The Best of Adam Sharp
- Australian Paperback Edition Cover
- Author: Graeme Simsion
- Genre: Contemporary fiction
- Publisher: Text Publishing
- Publication date: 19 September 2016
- Publication place: Australia
- Media type: Print (hardcover), e-book, audio-book
- Pages: 384
- ISBN: 9781925498752
- Preceded by: The Rosie Effect

= The Best of Adam Sharp =

2016 novel by Graeme Simsion

The Best of Adam Sharp is a 2016 novel by Australian novelist Graeme Simsion. The work was first published on 19 September 2016 in Australia / New Zealand by Text Publishing. English-language rights have been sold worldwide (St Martin’s Press, USA, Michael Joseph UK, HarperCollins Canada). Translation rights have been sold in Czech, Estonian, French, German, Hebrew, Hungarian, Italian, Dutch, and Polish. Movie rights have been optioned to Vocab Films with Toni Collette attached to play the role of Angelina.

The novel follows the rekindling of a love affair and the impact on the long-term relationships of Adam and his former lover, Angelina. Music – largely popular songs from the 1960s and 1970s – features heavily in the book, and the publishers provide a playlist intended to enhance the reading experience.

==Synopsis==
Adam Sharp is an English information technology consultant and part-time piano player, in a settled but tired long-term relationship with Claire. He nurses a nostalgia for his "Great Lost Love"—Angelina, with whom he had a brief affair twenty-two years ago during a work assignment in Melbourne, Australia. Then Angelina gets back in touch and Adam’s life is thrown into confusion.
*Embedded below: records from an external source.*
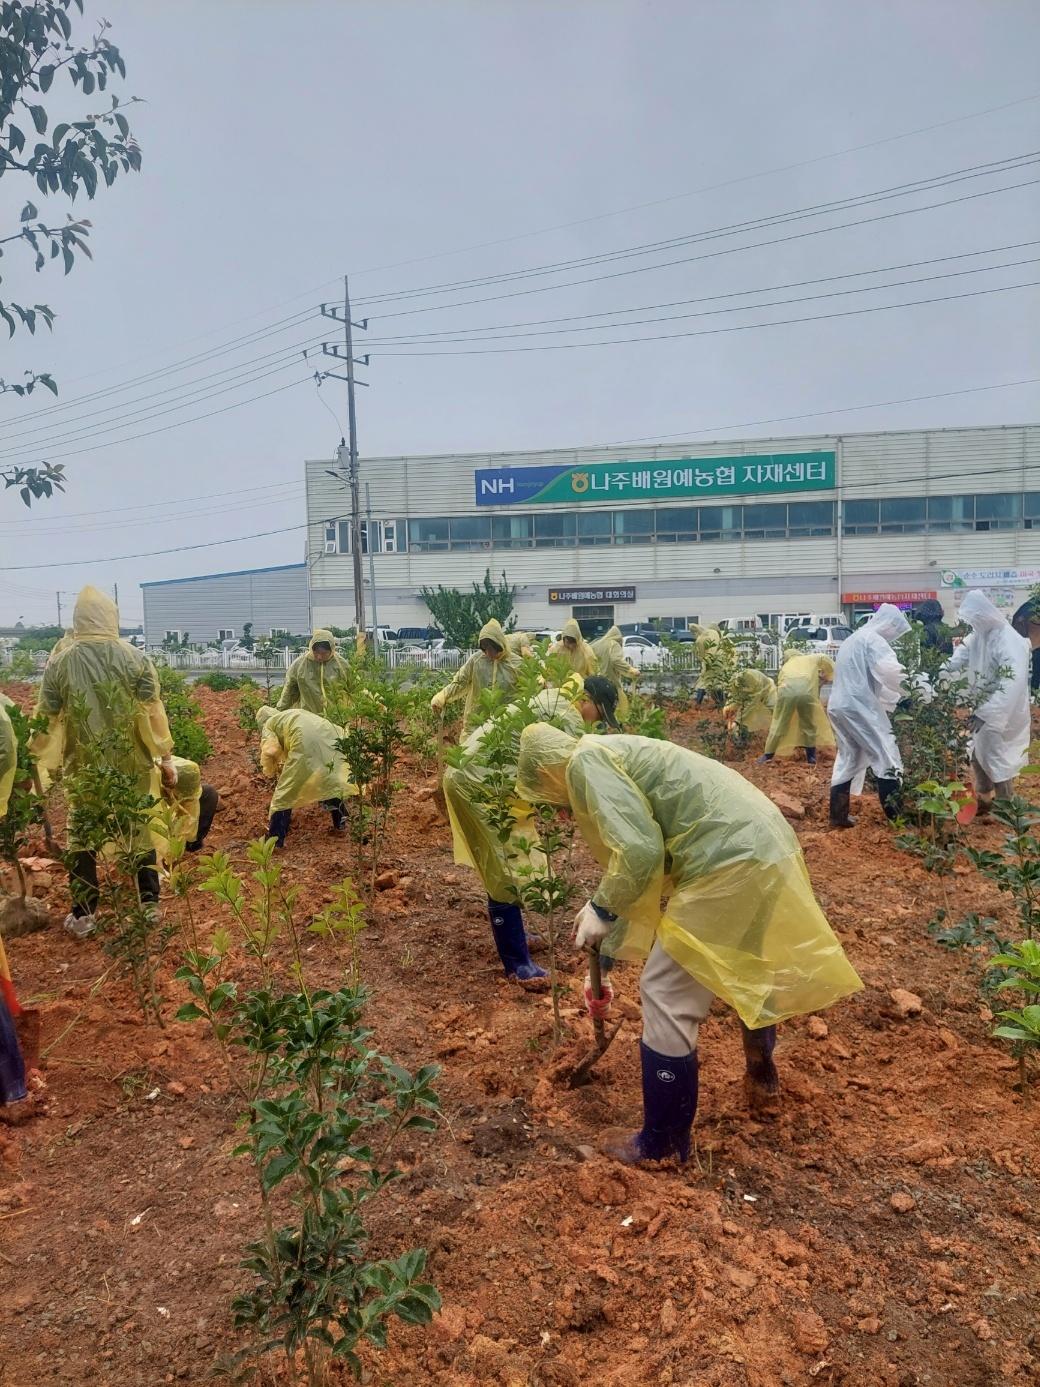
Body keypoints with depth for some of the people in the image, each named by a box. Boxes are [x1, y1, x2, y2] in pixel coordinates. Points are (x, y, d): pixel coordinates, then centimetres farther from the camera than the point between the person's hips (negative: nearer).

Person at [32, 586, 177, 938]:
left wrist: (44, 762, 13)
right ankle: (149, 906, 20)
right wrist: (166, 757, 0)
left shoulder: (59, 663, -4)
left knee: (81, 838, 14)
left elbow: (47, 718, 1)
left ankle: (83, 916, 21)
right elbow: (153, 711, -7)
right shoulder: (135, 658, -8)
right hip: (132, 764, 0)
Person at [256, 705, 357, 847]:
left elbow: (270, 751, 2)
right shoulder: (293, 714, 40)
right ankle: (339, 822, 40)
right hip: (329, 735, 6)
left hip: (306, 744, -6)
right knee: (330, 782, 30)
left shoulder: (269, 724, 19)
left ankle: (275, 839, 11)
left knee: (285, 792, 8)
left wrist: (270, 771, 20)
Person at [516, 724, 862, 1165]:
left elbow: (640, 852, -20)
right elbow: (642, 850, 29)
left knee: (666, 994, 3)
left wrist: (601, 909, -2)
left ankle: (661, 1144, 18)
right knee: (749, 967, 31)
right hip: (766, 844, 10)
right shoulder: (610, 758, 22)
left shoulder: (586, 762, -8)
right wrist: (605, 952, 36)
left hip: (732, 858, -10)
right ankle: (762, 1076, 56)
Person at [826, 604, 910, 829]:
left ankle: (838, 815, 16)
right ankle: (896, 816, -1)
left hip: (839, 705, 9)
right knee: (886, 756, -2)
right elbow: (891, 671, -25)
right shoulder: (874, 640, -9)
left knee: (848, 758, 15)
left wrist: (889, 700, 15)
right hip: (858, 706, -9)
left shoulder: (853, 639, 22)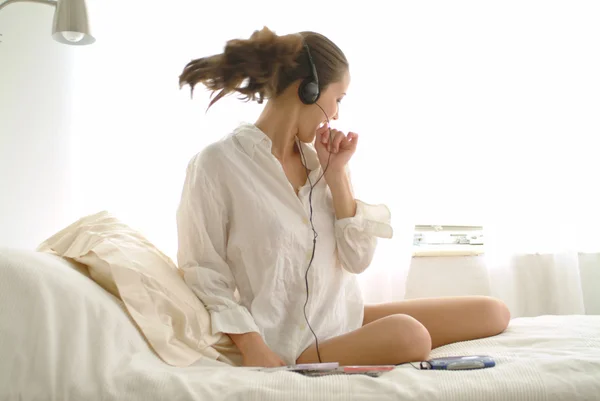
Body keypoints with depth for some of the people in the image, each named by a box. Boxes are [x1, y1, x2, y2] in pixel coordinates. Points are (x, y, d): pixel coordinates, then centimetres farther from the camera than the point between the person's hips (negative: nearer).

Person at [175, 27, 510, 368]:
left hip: (345, 316, 7)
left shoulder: (318, 157, 7)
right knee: (406, 334, -33)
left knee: (493, 312, -1)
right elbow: (205, 273, -8)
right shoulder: (217, 164, -10)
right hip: (288, 343, -6)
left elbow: (358, 260, 3)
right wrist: (253, 348, -18)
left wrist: (336, 174, -4)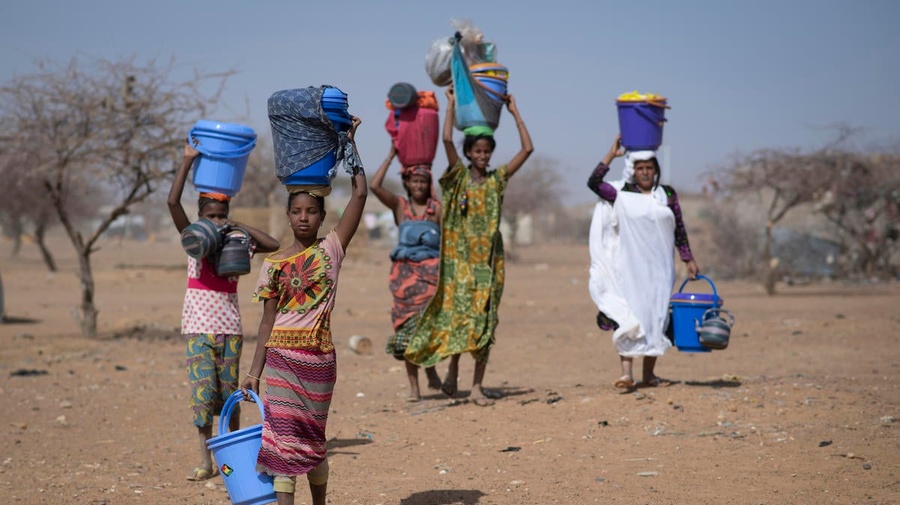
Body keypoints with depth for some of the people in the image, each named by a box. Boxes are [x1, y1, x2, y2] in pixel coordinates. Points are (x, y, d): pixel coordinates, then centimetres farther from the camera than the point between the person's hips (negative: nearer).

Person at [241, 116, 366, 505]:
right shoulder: (274, 264, 5)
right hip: (281, 357, 0)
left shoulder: (330, 250, 2)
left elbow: (360, 194, -3)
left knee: (312, 437, 10)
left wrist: (349, 143, 2)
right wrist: (255, 371, 2)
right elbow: (268, 320, 6)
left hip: (319, 358, 0)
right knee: (282, 436, -6)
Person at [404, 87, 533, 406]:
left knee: (484, 319, 0)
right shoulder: (458, 177, 3)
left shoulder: (497, 179, 7)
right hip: (461, 257, -2)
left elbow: (527, 148, 4)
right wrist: (451, 105, -3)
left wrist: (514, 112, 7)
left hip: (489, 258, 2)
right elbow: (447, 139, -10)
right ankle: (452, 371, 16)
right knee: (459, 312, -4)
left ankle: (477, 386, 1)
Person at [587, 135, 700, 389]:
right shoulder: (621, 194, 2)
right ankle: (627, 372, -16)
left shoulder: (667, 194, 9)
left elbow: (679, 229, 13)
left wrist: (688, 259, 10)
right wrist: (612, 154, -8)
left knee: (656, 318, 5)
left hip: (659, 267, 3)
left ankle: (649, 374, 13)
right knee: (629, 317, -11)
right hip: (630, 266, -3)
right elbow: (594, 183, -11)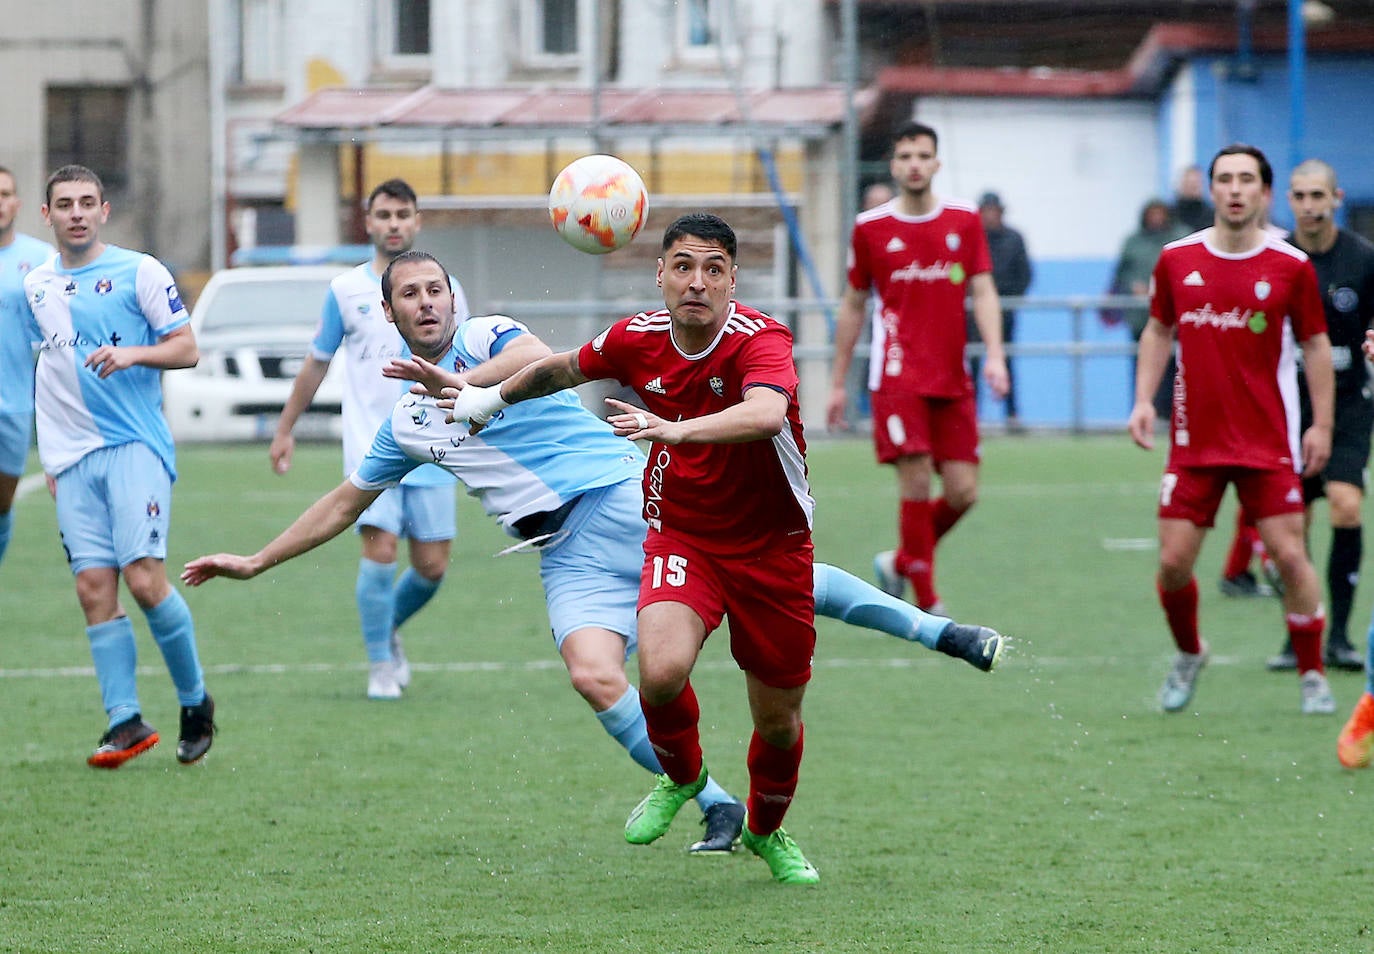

The novel is narrated from Adam’s point of view and is in two parts. Part I describes the present-day (2012) aftermath of Angelina’s re-connecting, with extensive flashbacks to their time in Melbourne. After their email interactions develop into a long-distance affair, Adam decides to leave Claire and accept an invitation to spend a week with Angelina and her husband Charlie at their vacation home in France. In Part II, Adam discovers that he is a player in a complex marital game. The narrative focuses on his efforts to understand Charlie and Angelina’s motivations, and on his decision as to whether to reunite with Angelina.

==Film==
Vocab Films optioned rights to The Best of Adam Sharp — including a screenplay also by Simsion — in May, 2017 with Toni Collette attached to play the role of Angelina.

==Role of music==
Simsion has stated that he set out to write a book with a soundtrack and the appendix lists 47 songs, predominantly from the 1960s and 1970s.

==Reception==
Critical reception for The Best of Adam Sharp has been divided. The Age and the Sydney Morning Herald praised it as "a dark comedy of manners, an adult entertainment that extends the range of his first, more light-hearted book"; The Daily Review’s positive assessment commented that it had the tight edge of a Woody Allen film and that "some of it is quite lovely and moving; some of it is funny and much of it is unsettling." The Washington Post described Part I as a "fun sweet ride" but felt that the playlist in Part II could not rescue the "ill-considered" plot. The Australian compared it unfavourably with The Rosie Project, criticizing its nostalgic sentimentality, relieved only by occasional flashes of Simsion's "droll best".